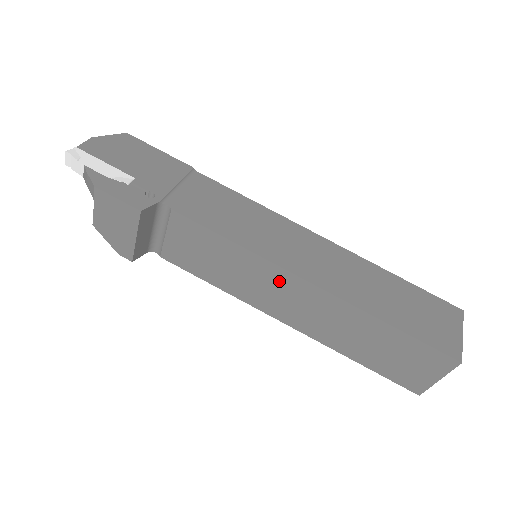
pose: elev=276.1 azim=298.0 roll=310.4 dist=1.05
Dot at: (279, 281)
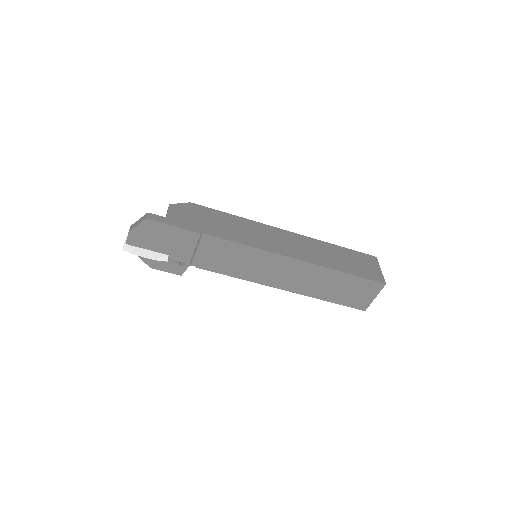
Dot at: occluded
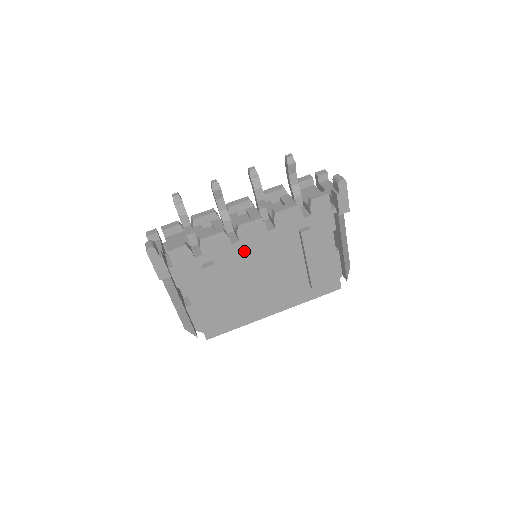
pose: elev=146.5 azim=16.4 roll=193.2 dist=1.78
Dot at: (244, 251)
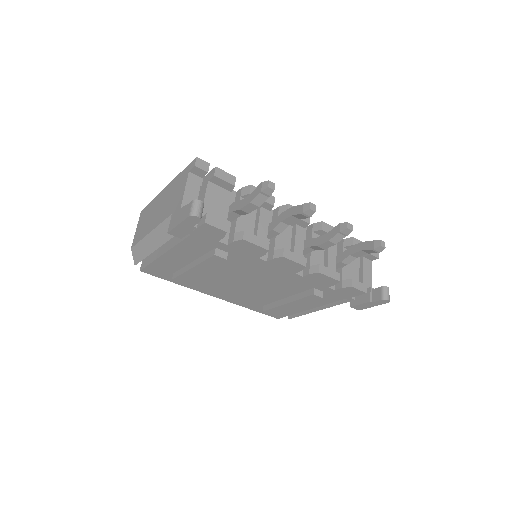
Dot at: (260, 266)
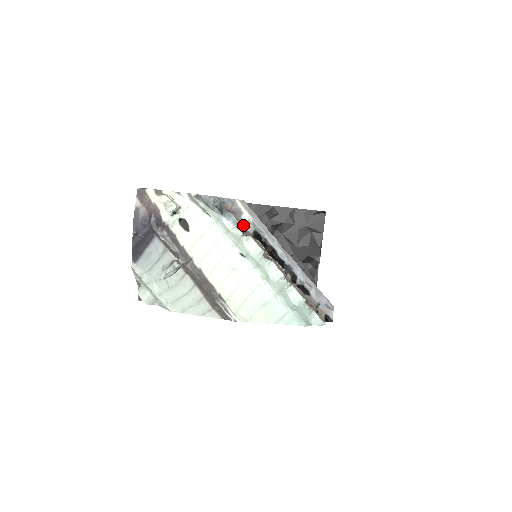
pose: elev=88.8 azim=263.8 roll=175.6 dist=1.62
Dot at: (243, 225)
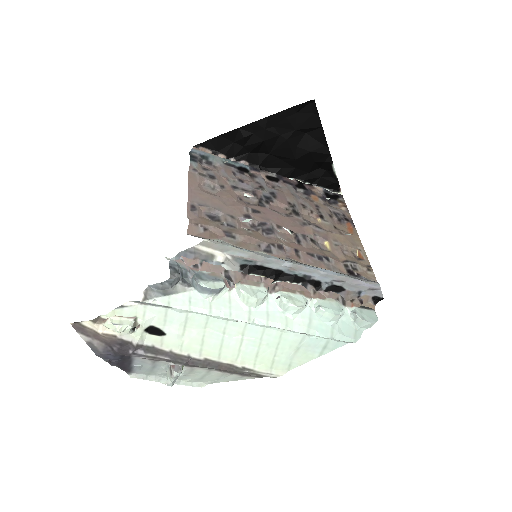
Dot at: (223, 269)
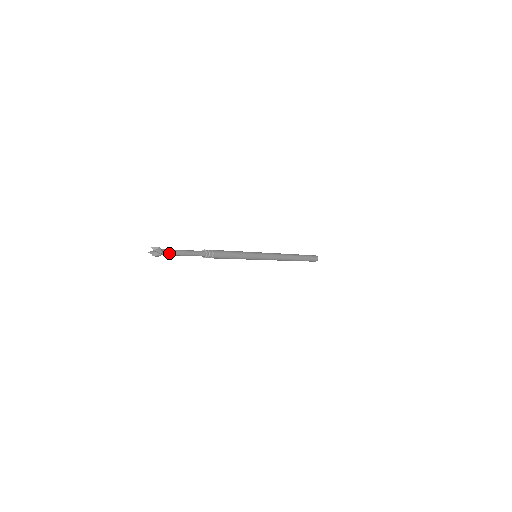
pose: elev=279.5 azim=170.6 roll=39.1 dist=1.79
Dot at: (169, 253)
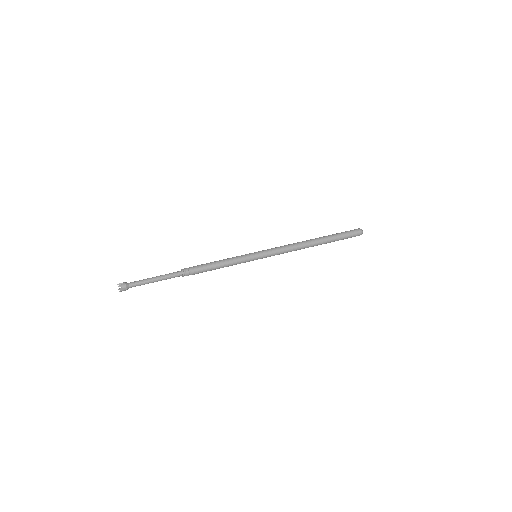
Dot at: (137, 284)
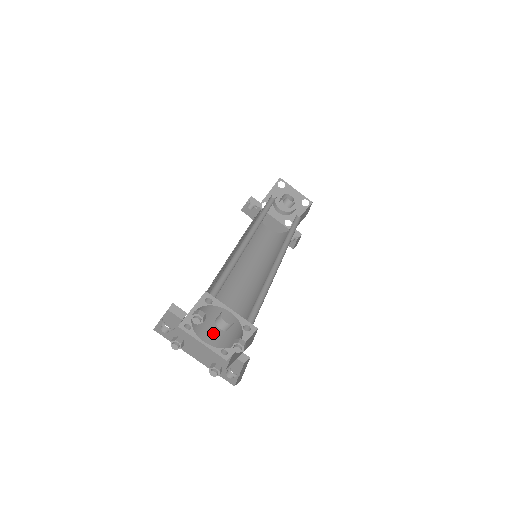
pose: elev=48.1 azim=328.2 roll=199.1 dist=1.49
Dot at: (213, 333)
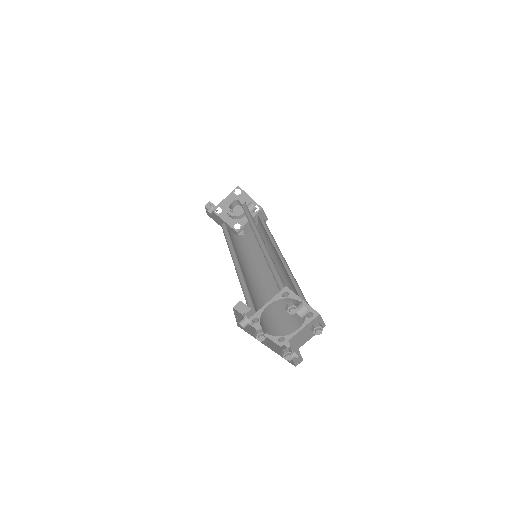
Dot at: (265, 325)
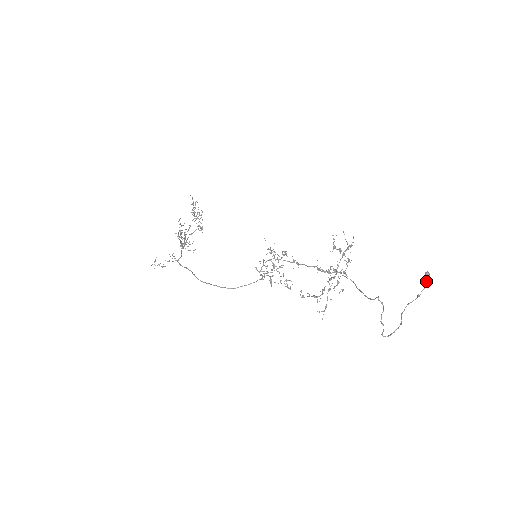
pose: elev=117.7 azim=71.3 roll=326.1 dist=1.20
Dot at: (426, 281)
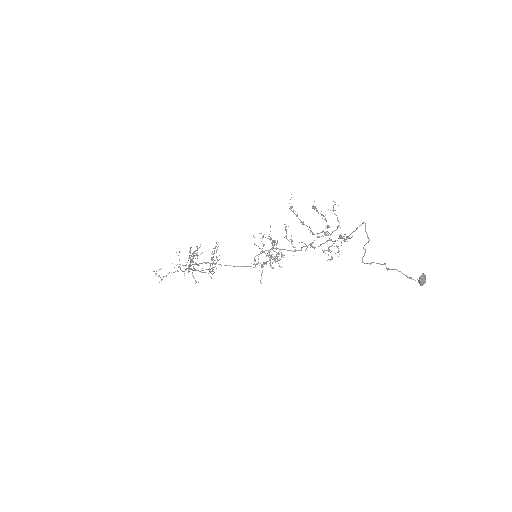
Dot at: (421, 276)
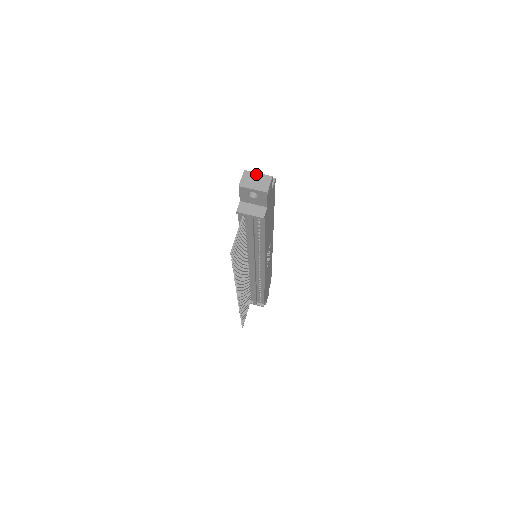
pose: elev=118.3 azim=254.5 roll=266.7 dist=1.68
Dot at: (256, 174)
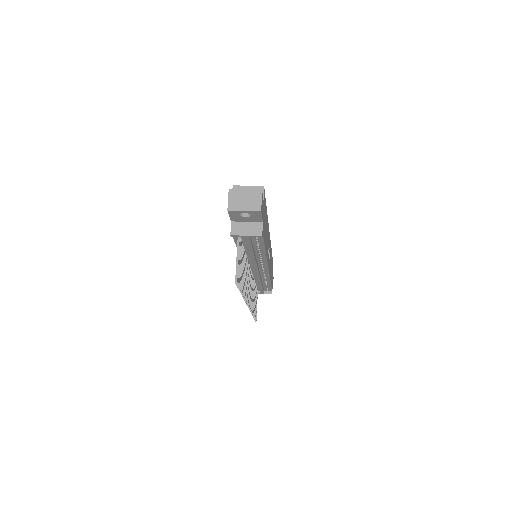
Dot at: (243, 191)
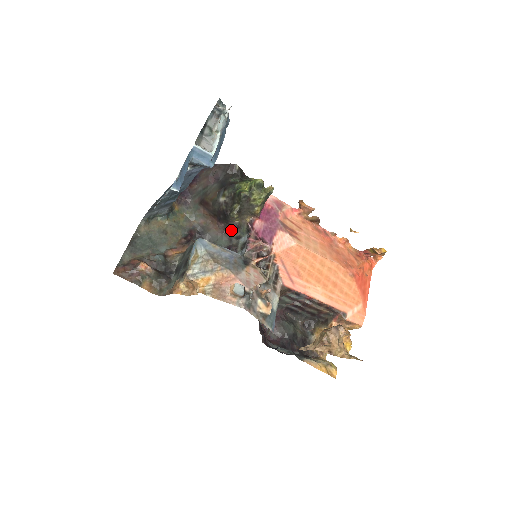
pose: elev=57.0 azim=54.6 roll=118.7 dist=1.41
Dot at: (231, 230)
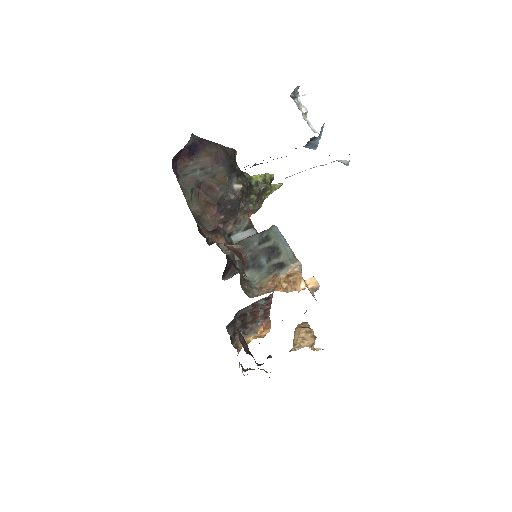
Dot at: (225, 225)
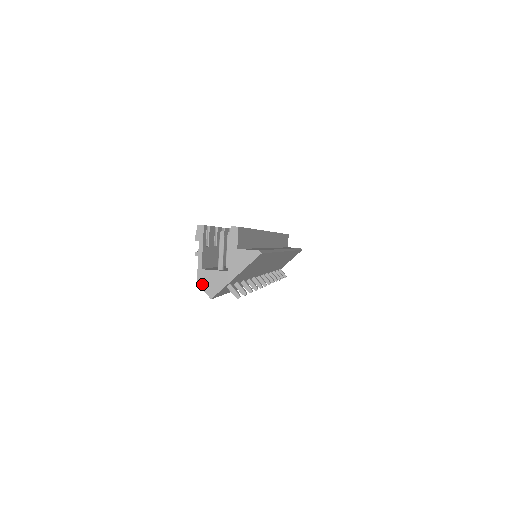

★ ★ ★ ★ ★

* **WHAT IS EXPECTED**: Count the lines in the rows above that contain the string "dist", with case counting, and reply with the number alone.

* **WRITTEN RESPONSE**: 8